Predicting Painful Movements For Elbows Using Machine Learning

In this 8-weeks challenge, 50 AI change-makers collaborated to help assess, and normalize elbow pain monitored data and predict elbow painful behaviors to avoid.

The problem

Lateral elbow pain is one of the most common sources of medical consultation for nontraumatic elbow disorders. The most frequent diagnosis is lateral epicondylitis (LE), also known as tennis elbow. Strain in the forearm extensors of the fingers and the wrist is the principal factor that leads to developing this kind of injury. However, social-demographic, physical, psychological, diseases, and work-related factors are also associated with the underlying likelihood of developing this kind of musculoskeletal injury.

Remote assessment with MLI® Elbow from PRECURE helps to prevent strain in the forearm muscles and therefore reduces the risk of developing the injury. On the one hand, MLI® Elbow is an intelligent wearable that measures muscle strain by using EMG signals, which represent the contraction and relaxation of the muscles. On the other hand, the MLI® technology analyses these EMG signals using risk thresholds based on research and provides an MLI (Muscle Load Index) on a scale from 0 to 10.  

Therefore, using the MLI, the user is informed immediately when the load is harmful and “nudged” to change behavior. Doing so can help to prevent wear and tear.  Effective behavioral change empowers the user, reduces healthcare utilization, and, most importantly, reduces pain. Moreover, if this solution is applied to the labor sphere, it provides a healthier workplace and reduces costs and loss of productivity.

The project goals

1. Reliable normalized EMG

Surface EMG signal levels vary from person to person due to physiological differences, like skin, the muscular mass, fat… or slightly different electrodeposition.  Lifting a load of 5kg can produce a signal of 2 mV for someone and a signal of 1,8 mV for another. Fortunately, for the same person, EMG and load are positively correlated. 

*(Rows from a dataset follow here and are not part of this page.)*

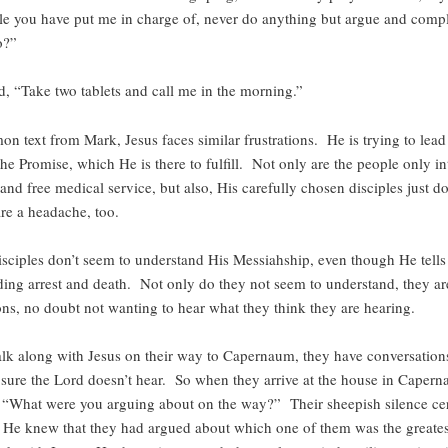
le you have put me in charge of, never do anything but argue and com
o?”
d, “Take two tablets and call me in the morning.”
on text from Mark, Jesus faces similar frustrations. He is trying to lead
 the Promise, which He is there to fulfill. Not only are the people only in
and free medical service, but also, His carefully chosen disciples just d
are a headache, too.
isciples don’t seem to understand His Messiahship, even though He tells
ing arrest and death. Not only do they not seem to understand, they are
ons, no doubt not wanting to hear what they think they are hearing.
lk along with Jesus on their way to Capernaum, they have conversatio
sure the Lord doesn’t hear. So when they arrive at the house in Capern
 “What were you arguing about on the way?” Their sheepish silence cer
. He knew that they had argued about which one of them was the greatest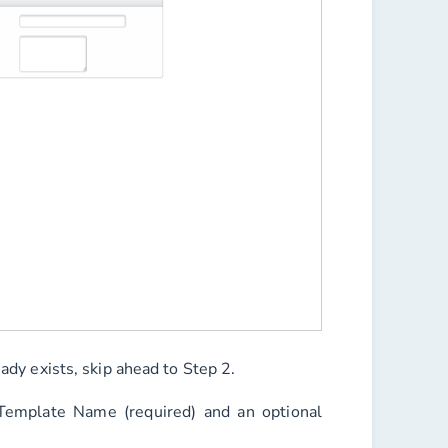
eady exists, skip ahead to Step 2.
Template Name
(required) and an optional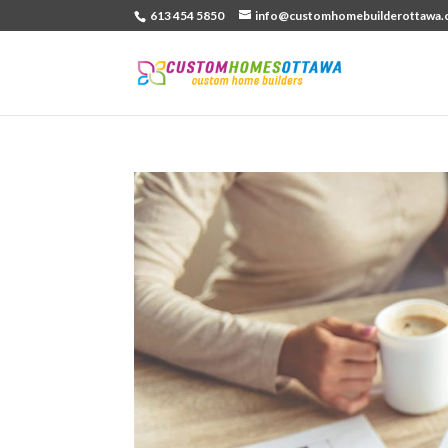
613 454 5850
info@customhomebuilderottawa.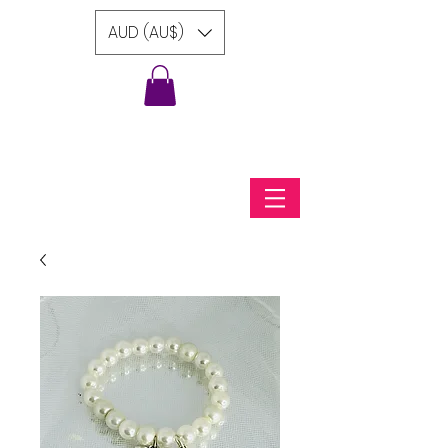
AUD (AU$)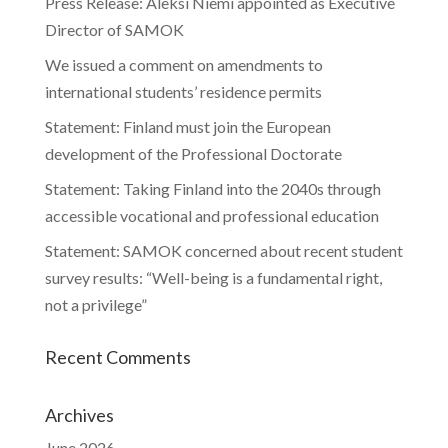
Press Release: Aleksi Niemi appointed as Executive
Director of SAMOK
We issued a comment on amendments to
international students’ residence permits
Statement: Finland must join the European
development of the Professional Doctorate
Statement: Taking Finland into the 2040s through
accessible vocational and professional education
Statement: SAMOK concerned about recent student
survey results: “Well-being is a fundamental right,
not a privilege”
Recent Comments
Archives
June 2026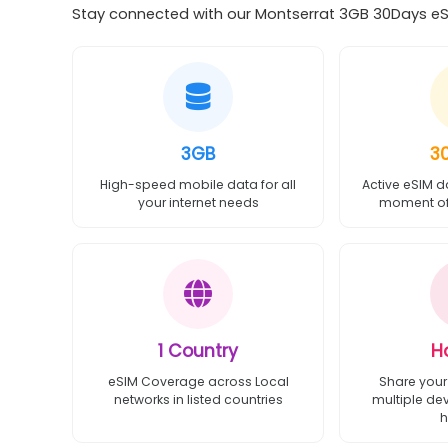
Stay connected with our Montserrat 3GB 30Days eSIM
3GB
3
High-speed mobile data for all
Active eSIM d
your internet needs
moment of 
1 Country
H
eSIM Coverage across Local
Share your
networks in listed countries
multiple de
h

The challenge is to normalize the EMG signals to be able to compare EMG activity in the same muscle on different days or in different individuals. Currently, we are using Maximum (peak) activation levels during maximum contractions for EMG normalization. However, this peak value might not be obtained using the best practices like avoiding outliers and noise.

2. Predict painful behavior

We have observed how, by providing visual feedback with the MLI, users have experienced a reduction in pain because of changing behavior. The challenge is to investigate if there exist strain patterns (EMG) prior to pain and therefore predict when this pain can arise again. Pain in the elbow is subjectively evaluated and reported by the users in a Visual Analog Scale (VAS) that ranges from 0 (no pain) to 10 (worst imaginable pain). In the case of “tennis elbow,” a prediction for pain or no pain for an injured user is enough. However, the VAS might be helpful to know if this pain increases or decreases.  Individual attributes can also be used in the model.